L’Australie a commencé à se pencher sur ce drame il y a une quinzaine d’années. En 1999, un rapport d’enquête au sujet des violences commises dans les institutions catholiques a été remis aux autorités du Queensland. Deux ans plus tard, le Sénat australien a publié un important rapport, "Lost Innocents", riche de trente-trois recommandations : création de bases de données, soutien aux associations, bénéfice de la nationalité australienne pour les anciens pupilles, assistance aux pupilles âgés, etc. Ces révélations ont entraîné un examen de conscience national, auquel ont pris part les autorités tant religieuses que politiques, et qui trouve aujourd’hui son point d’aboutissement.

 

La conjoncture française n’est pas favorable à ce genre d’introspection. A propos de la migration réunionnaise qu’il a organisée, l’Etat s’est toujours défaussé de ses responsabilités. En 2002, le ministre de l’emploi et de la solidarité a diligenté une enquête auprès de l’inspection générale des affaires sociales. Ce rapport, médiocre sur le plan scientifique, est également choquant sur le plan moral, puisque le ministère est ici juge et partie. Sans surprise, il dédouane l’Etat et ose même saluer "une relative réussite éducative". La justice a été saisie par des associations d’anciens pupilles ; mais, en 2007, la cour administrative d’appel de Bordeaux a jugé que l’affaire était prescrite.

 

On voit mal Nicolas Sarkozy, hostile à toute forme de "repentance", faire preuve du même courage que le premier ministre australien. Au-delà d’éventuels regrets, il faudrait surtout analyser lucidement cet épisode, afin de le faire entrer de plain-pied dans l’histoire nationale.

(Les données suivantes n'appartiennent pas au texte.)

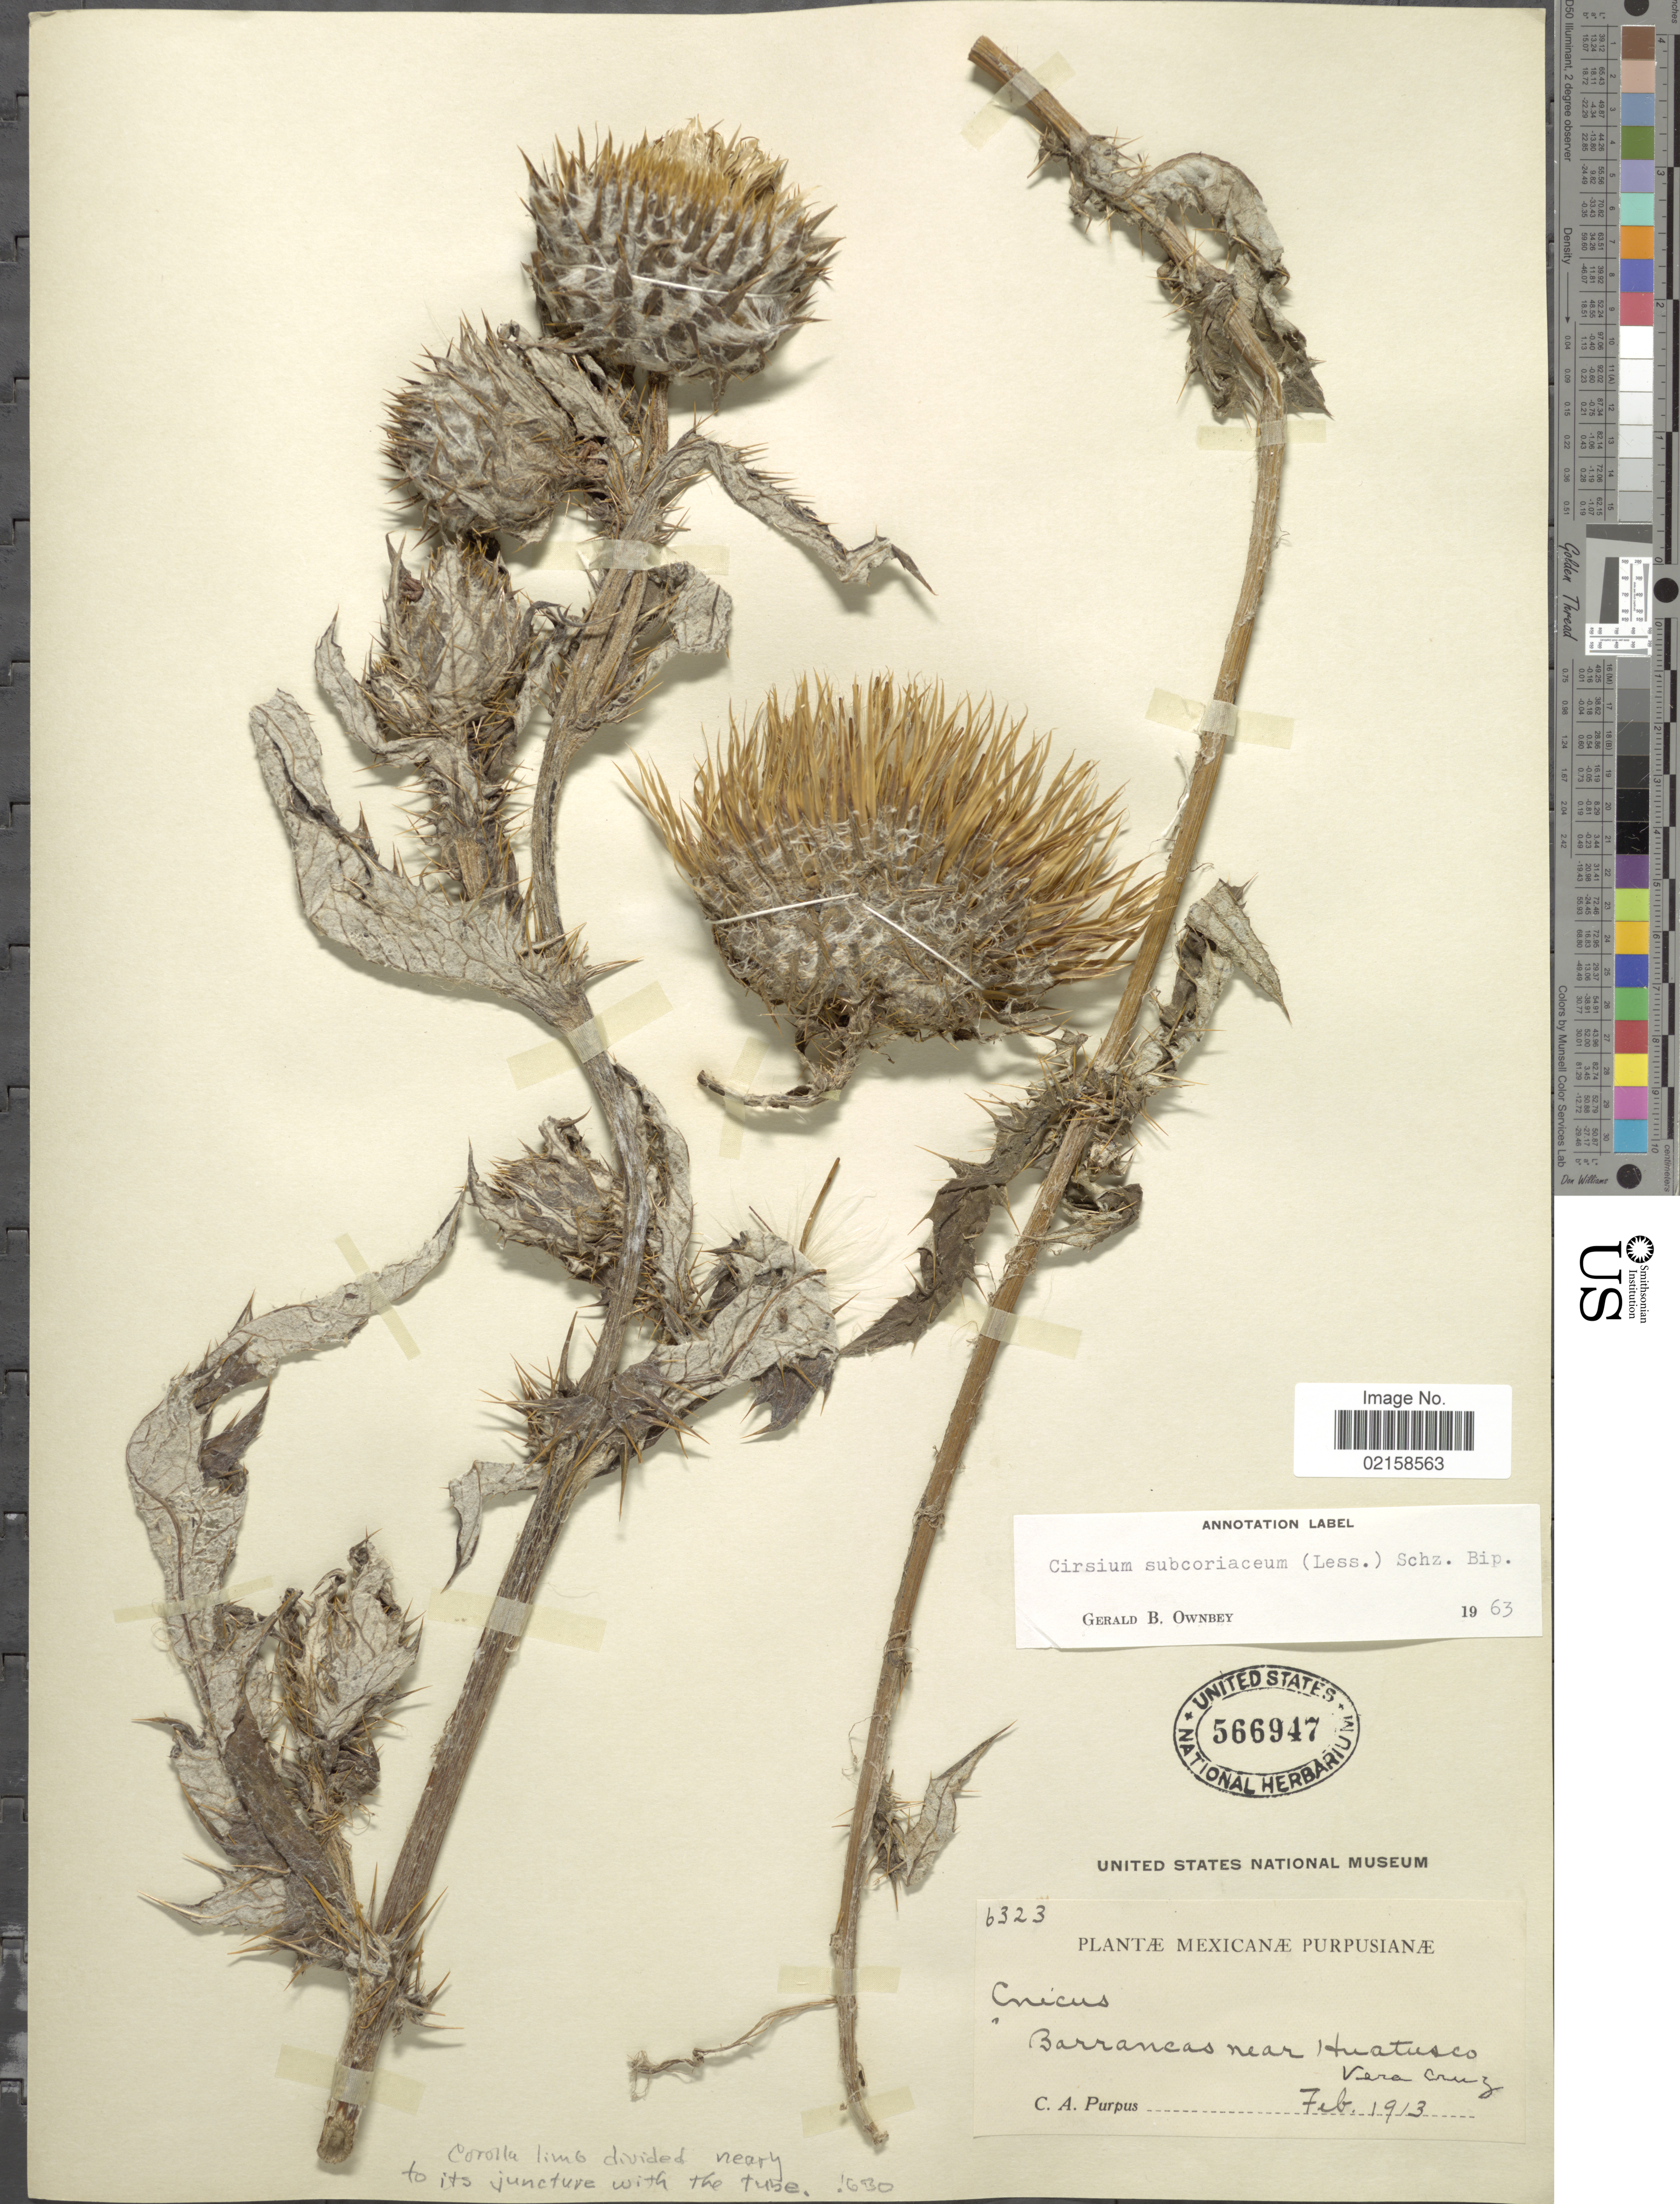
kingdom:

Car ce transfert d’enfants n’est pas un dérapage malheureux, mais une institution républicaine, séquelle du colonialisme dans la France de la Ve République : la migration des pupilles réunionnais, avec son cortège de suicidaires, de fous et de clochards, a été menée à bien parce qu’elle était conforme à l’idéal de la "plus grande France". Or, pour que la République prenne du recul sur la question, il faudrait la même révolution intellectuelle que celle qui a conduit à la condamnation du colonialisme. Les excuses du premier ministre australien risquent de résonner longtemps dans le silence assourdissant des responsables français.

 

Ivan Jablonka, maître de conférences au Collège de France, a publié Enfants en exil. Transfert de pupilles réunionnais en métropole (1963-1982), Seuil, 2007.